2026 Indian Marathi-language romantic drama film

Toh, Ti Ani Fuji (lit. Him, Her and Fuji) is a 2026 Indian Marathi-language romantic drama film directed by Mohit Takalkar and written by Irawati Karnik. The film is produced by Shiladitya Bora under the banner of Platoon One Films and stars Lalit Prabhakar and Mrinmayee Godbole in the lead roles.

The film had its world premiere at the 24th Pune International Film Festival (PIFF) in January 2026, where it competed in the Marathi Feature Film section. It released directly on Sony LIV on 10 April 2026.

== Plot ==
Set in contemporary Pune, the film follows a couple who become deeply involved in an intense romantic relationship. What begins as a passionate and urgent connection gradually unravels as conflicting priorities, contrasting personalities, and unmet expectations begin to strain their bond, ultimately leading to a painful separation.

Seven years later, the former lovers unexpectedly reunite near Mount Fuji in Japan. Having grown older and shaped by their separate journeys, they find themselves carrying different lives and emotional scars. Their reunion forces them to confront unresolved feelings and the memories of a relationship that continues to linger in their lives.

The narrative unfolds through a non-linear structure, interweaving flashbacks of their time together in Pune with their present-day encounter in Japan.
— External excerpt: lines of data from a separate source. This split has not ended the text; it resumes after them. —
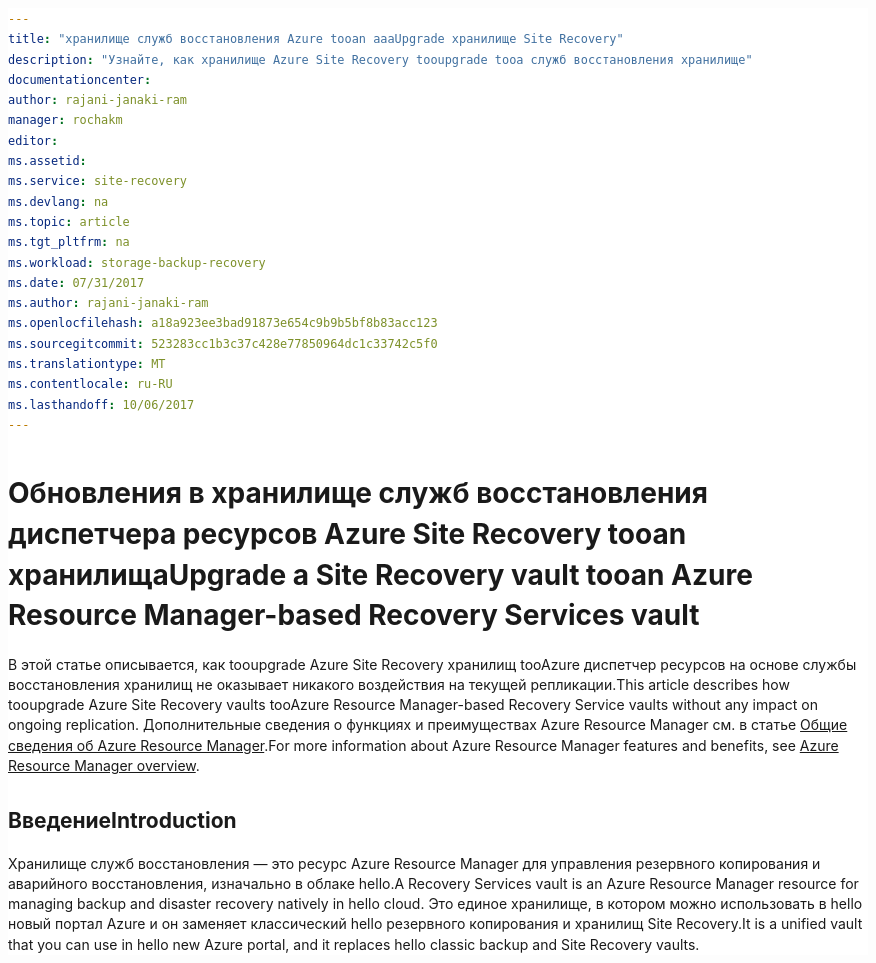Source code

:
 ```yaml
---
title: "хранилище служб восстановления Azure tooan aaaUpgrade хранилище Site Recovery"
description: "Узнайте, как хранилище Azure Site Recovery tooupgrade tooa служб восстановления хранилище"
documentationcenter: 
author: rajani-janaki-ram
manager: rochakm
editor: 
ms.assetid: 
ms.service: site-recovery
ms.devlang: na
ms.topic: article
ms.tgt_pltfrm: na
ms.workload: storage-backup-recovery
ms.date: 07/31/2017
ms.author: rajani-janaki-ram
ms.openlocfilehash: a18a923ee3bad91873e654c9b9b5bf8b83acc123
ms.sourcegitcommit: 523283cc1b3c37c428e77850964dc1c33742c5f0
ms.translationtype: MT
ms.contentlocale: ru-RU
ms.lasthandoff: 10/06/2017
---
```

# <a name="upgrade-a-site-recovery-vault-tooan-azure-resource-manager-based-recovery-services-vault"></a><span data-ttu-id="e9da0-103">Обновления в хранилище служб восстановления диспетчера ресурсов Azure Site Recovery tooan хранилища</span><span class="sxs-lookup"><span data-stu-id="e9da0-103">Upgrade a Site Recovery vault tooan Azure Resource Manager-based Recovery Services vault</span></span>

<span data-ttu-id="e9da0-104">В этой статье описывается, как tooupgrade Azure Site Recovery хранилищ tooAzure диспетчер ресурсов на основе службы восстановления хранилищ не оказывает никакого воздействия на текущей репликации.</span><span class="sxs-lookup"><span data-stu-id="e9da0-104">This article describes how tooupgrade Azure Site Recovery vaults tooAzure Resource Manager-based Recovery Service vaults without any impact on ongoing replication.</span></span> <span data-ttu-id="e9da0-105">Дополнительные сведения о функциях и преимуществах Azure Resource Manager см. в статье [Общие сведения об Azure Resource Manager](../azure-resource-manager/resource-group-overview.md).</span><span class="sxs-lookup"><span data-stu-id="e9da0-105">For more information about Azure Resource Manager features and benefits, see [Azure Resource Manager overview](../azure-resource-manager/resource-group-overview.md).</span></span>

## <a name="introduction"></a><span data-ttu-id="e9da0-106">Введение</span><span class="sxs-lookup"><span data-stu-id="e9da0-106">Introduction</span></span>
<span data-ttu-id="e9da0-107">Хранилище служб восстановления — это ресурс Azure Resource Manager для управления резервного копирования и аварийного восстановления, изначально в облаке hello.</span><span class="sxs-lookup"><span data-stu-id="e9da0-107">A Recovery Services vault is an Azure Resource Manager resource for managing backup and disaster recovery natively in hello cloud.</span></span> <span data-ttu-id="e9da0-108">Это единое хранилище, в котором можно использовать в hello новый портал Azure и он заменяет классический hello резервного копирования и хранилищ Site Recovery.</span><span class="sxs-lookup"><span data-stu-id="e9da0-108">It is a unified vault that you can use in hello new Azure portal, and it replaces hello classic backup and Site Recovery vaults.</span></span>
As the story progresses, each timeline is gradually recontextualized, revealing the complexities of their relationship and exploring whether love can endure the weight of its own past.

== Cast ==

- Lalit Prabhakar as Toh
- Mrinmayee Godbole as Ti
- Omprakash Shinde
- Kabir Jueelee Deven
- Fubito Yamano
- Natsuko Fuji

== Release ==

=== Festival premiere ===
Toh, Ti Ani Fuji had its world premiere at the 24th Pune International Film Festival (PIFF), held from 15 to 22 January 2026 in Pune, Maharashtra. The film was screened as part of the Marathi Feature Film competition section.

=== OTT release ===
The worldwide streaming rights for the film were acquired by Sony Pictures Networks India and it was released exclusively on Sony LIV on 10 April 2026. The film is also available under the Hindi title Main, Woh Aur Fuji.

== Reception ==

=== Critical response ===
Toh Ti Ani Fuji received generally positive reviews from critics, with praise directed towards its performances, cinematography, and its portrayal of a complex and toxic romantic relationship.
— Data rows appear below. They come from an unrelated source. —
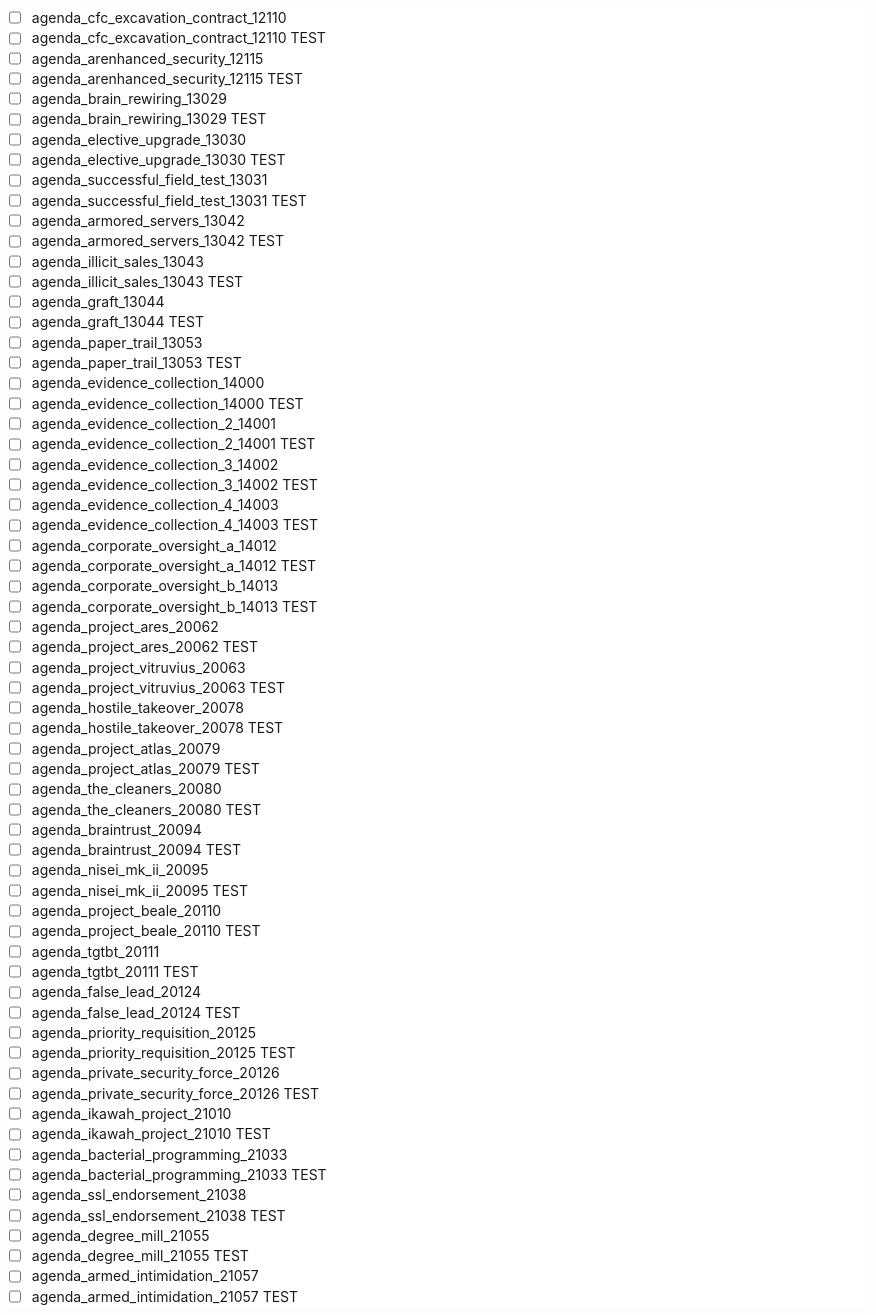 - [ ] agenda_cfc_excavation_contract_12110
- [ ] agenda_cfc_excavation_contract_12110 TEST
- [ ] agenda_arenhanced_security_12115
- [ ] agenda_arenhanced_security_12115 TEST
- [ ] agenda_brain_rewiring_13029
- [ ] agenda_brain_rewiring_13029 TEST
- [ ] agenda_elective_upgrade_13030
- [ ] agenda_elective_upgrade_13030 TEST
- [ ] agenda_successful_field_test_13031
- [ ] agenda_successful_field_test_13031 TEST
- [ ] agenda_armored_servers_13042
- [ ] agenda_armored_servers_13042 TEST
- [ ] agenda_illicit_sales_13043
- [ ] agenda_illicit_sales_13043 TEST
- [ ] agenda_graft_13044
- [ ] agenda_graft_13044 TEST
- [ ] agenda_paper_trail_13053
- [ ] agenda_paper_trail_13053 TEST
- [ ] agenda_evidence_collection_14000
- [ ] agenda_evidence_collection_14000 TEST
- [ ] agenda_evidence_collection_2_14001
- [ ] agenda_evidence_collection_2_14001 TEST
- [ ] agenda_evidence_collection_3_14002
- [ ] agenda_evidence_collection_3_14002 TEST
- [ ] agenda_evidence_collection_4_14003
- [ ] agenda_evidence_collection_4_14003 TEST
- [ ] agenda_corporate_oversight_a_14012
- [ ] agenda_corporate_oversight_a_14012 TEST
- [ ] agenda_corporate_oversight_b_14013
- [ ] agenda_corporate_oversight_b_14013 TEST
- [ ] agenda_project_ares_20062
- [ ] agenda_project_ares_20062 TEST
- [ ] agenda_project_vitruvius_20063
- [ ] agenda_project_vitruvius_20063 TEST
- [ ] agenda_hostile_takeover_20078
- [ ] agenda_hostile_takeover_20078 TEST
- [ ] agenda_project_atlas_20079
- [ ] agenda_project_atlas_20079 TEST
- [ ] agenda_the_cleaners_20080
- [ ] agenda_the_cleaners_20080 TEST
- [ ] agenda_braintrust_20094
- [ ] agenda_braintrust_20094 TEST
- [ ] agenda_nisei_mk_ii_20095
- [ ] agenda_nisei_mk_ii_20095 TEST
- [ ] agenda_project_beale_20110
- [ ] agenda_project_beale_20110 TEST
- [ ] agenda_tgtbt_20111
- [ ] agenda_tgtbt_20111 TEST
- [ ] agenda_false_lead_20124
- [ ] agenda_false_lead_20124 TEST
- [ ] agenda_priority_requisition_20125
- [ ] agenda_priority_requisition_20125 TEST
- [ ] agenda_private_security_force_20126
- [ ] agenda_private_security_force_20126 TEST
- [ ] agenda_ikawah_project_21010
- [ ] agenda_ikawah_project_21010 TEST
- [ ] agenda_bacterial_programming_21033
- [ ] agenda_bacterial_programming_21033 TEST
- [ ] agenda_ssl_endorsement_21038
- [ ] agenda_ssl_endorsement_21038 TEST
- [ ] agenda_degree_mill_21055
- [ ] agenda_degree_mill_21055 TEST
- [ ] agenda_armed_intimidation_21057
- [ ] agenda_armed_intimidation_21057 TEST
Writing for Outlook India, Sakshi Salil Chavan rated the film 4 out of 5 stars and described it as “a radiantly choreographed dance between codependency and incompatibility”, praising its nuanced depiction of a volatile relationship and its refusal to judge either character. Nandini Ramnath of Scroll.in described the film as “the kind of grown-up, intimate and sexually frank drama that's rarely available in Marathi cinema”, while commending the lead performances. Rahul Desai of The Hollywood Reporter India noted that the film “resists the conventional relationship between love and storytelling”, highlighting its exploration of emotional contradictions and realism within romantic narratives.